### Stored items
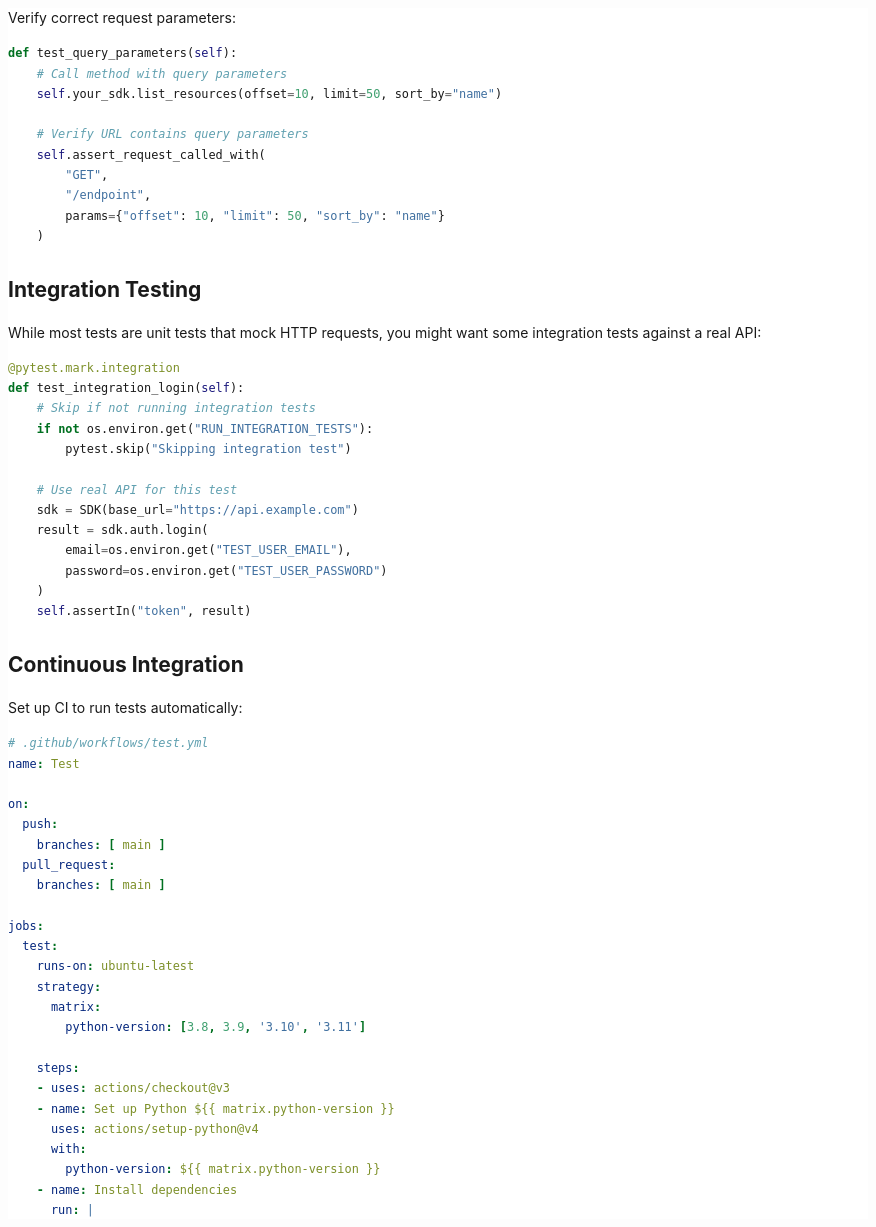 Verify correct request parameters:

```python
def test_query_parameters(self):
    # Call method with query parameters
    self.your_sdk.list_resources(offset=10, limit=50, sort_by="name")
    
    # Verify URL contains query parameters
    self.assert_request_called_with(
        "GET", 
        "/endpoint", 
        params={"offset": 10, "limit": 50, "sort_by": "name"}
    )
```

## Integration Testing

While most tests are unit tests that mock HTTP requests, you might want some integration tests against a real API:

```python
@pytest.mark.integration
def test_integration_login(self):
    # Skip if not running integration tests
    if not os.environ.get("RUN_INTEGRATION_TESTS"):
        pytest.skip("Skipping integration test")
        
    # Use real API for this test
    sdk = SDK(base_url="https://api.example.com")
    result = sdk.auth.login(
        email=os.environ.get("TEST_USER_EMAIL"),
        password=os.environ.get("TEST_USER_PASSWORD")
    )
    self.assertIn("token", result)
```

## Continuous Integration

Set up CI to run tests automatically:

```yaml
# .github/workflows/test.yml
name: Test

on:
  push:
    branches: [ main ]
  pull_request:
    branches: [ main ]

jobs:
  test:
    runs-on: ubuntu-latest
    strategy:
      matrix:
        python-version: [3.8, 3.9, '3.10', '3.11']
    
    steps:
    - uses: actions/checkout@v3
    - name: Set up Python ${{ matrix.python-version }}
      uses: actions/setup-python@v4
      with:
        python-version: ${{ matrix.python-version }}
    - name: Install dependencies
      run: |
```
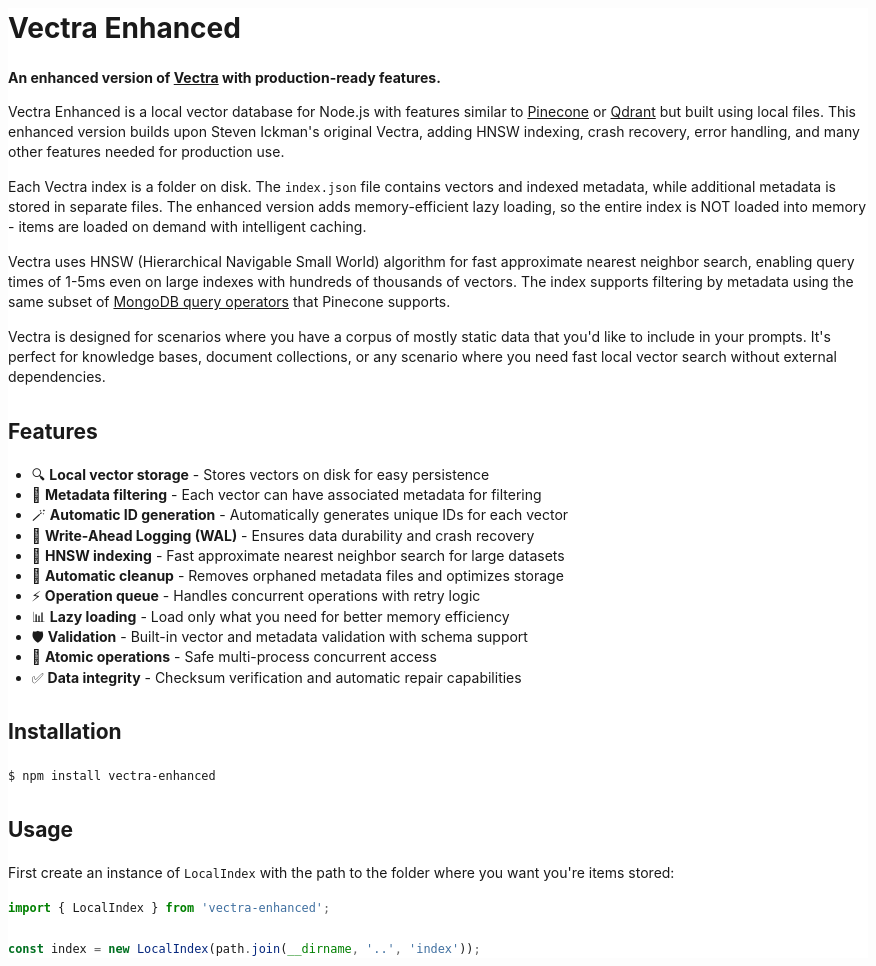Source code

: # Vectra Enhanced

**An enhanced version of [Vectra](https://github.com/Stevenic/vectra) with production-ready features.**

Vectra Enhanced is a local vector database for Node.js with features similar to [Pinecone](https://www.pinecone.io/) or [Qdrant](https://qdrant.tech/) but built using local files. This enhanced version builds upon Steven Ickman's original Vectra, adding HNSW indexing, crash recovery, error handling, and many other features needed for production use.

Each Vectra index is a folder on disk. The `index.json` file contains vectors and indexed metadata, while additional metadata is stored in separate files. The enhanced version adds memory-efficient lazy loading, so the entire index is NOT loaded into memory - items are loaded on demand with intelligent caching.

Vectra uses HNSW (Hierarchical Navigable Small World) algorithm for fast approximate nearest neighbor search, enabling query times of 1-5ms even on large indexes with hundreds of thousands of vectors. The index supports filtering by metadata using the same subset of [MongoDB query operators](https://www.mongodb.com/docs/manual/reference/operator/query/) that Pinecone supports.

Vectra is designed for scenarios where you have a corpus of mostly static data that you'd like to include in your prompts. It's perfect for knowledge bases, document collections, or any scenario where you need fast local vector search without external dependencies.

## Features

- 🔍 **Local vector storage** - Stores vectors on disk for easy persistence
- 🔗 **Metadata filtering** - Each vector can have associated metadata for filtering
- 🪄 **Automatic ID generation** - Automatically generates unique IDs for each vector
- 🔐 **Write-Ahead Logging (WAL)** - Ensures data durability and crash recovery
- 🎯 **HNSW indexing** - Fast approximate nearest neighbor search for large datasets
- 🧹 **Automatic cleanup** - Removes orphaned metadata files and optimizes storage
- ⚡ **Operation queue** - Handles concurrent operations with retry logic
- 📊 **Lazy loading** - Load only what you need for better memory efficiency
- 🛡️ **Validation** - Built-in vector and metadata validation with schema support
- 🔄 **Atomic operations** - Safe multi-process concurrent access
- ✅ **Data integrity** - Checksum verification and automatic repair capabilities

## Installation

```
$ npm install vectra-enhanced
```

## Usage

First create an instance of `LocalIndex` with the path to the folder where you want you're items stored:

```typescript
import { LocalIndex } from 'vectra-enhanced';

const index = new LocalIndex(path.join(__dirname, '..', 'index'));
```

### WHAT THE EXERCISE ASKS
Out of the entries above, write out only the lines between the line holding "- 🎯 **HNSW indexing**" and the line holding "- ⚡ **Operation", inclusive, each exactly as given.

### ANSWER TO THIS TASK
- 🎯 **HNSW indexing** - Fast approximate nearest neighbor search for large datasets
- 🧹 **Automatic cleanup** - Removes orphaned metadata files and optimizes storage
- ⚡ **Operation queue** - Handles concurrent operations with retry logic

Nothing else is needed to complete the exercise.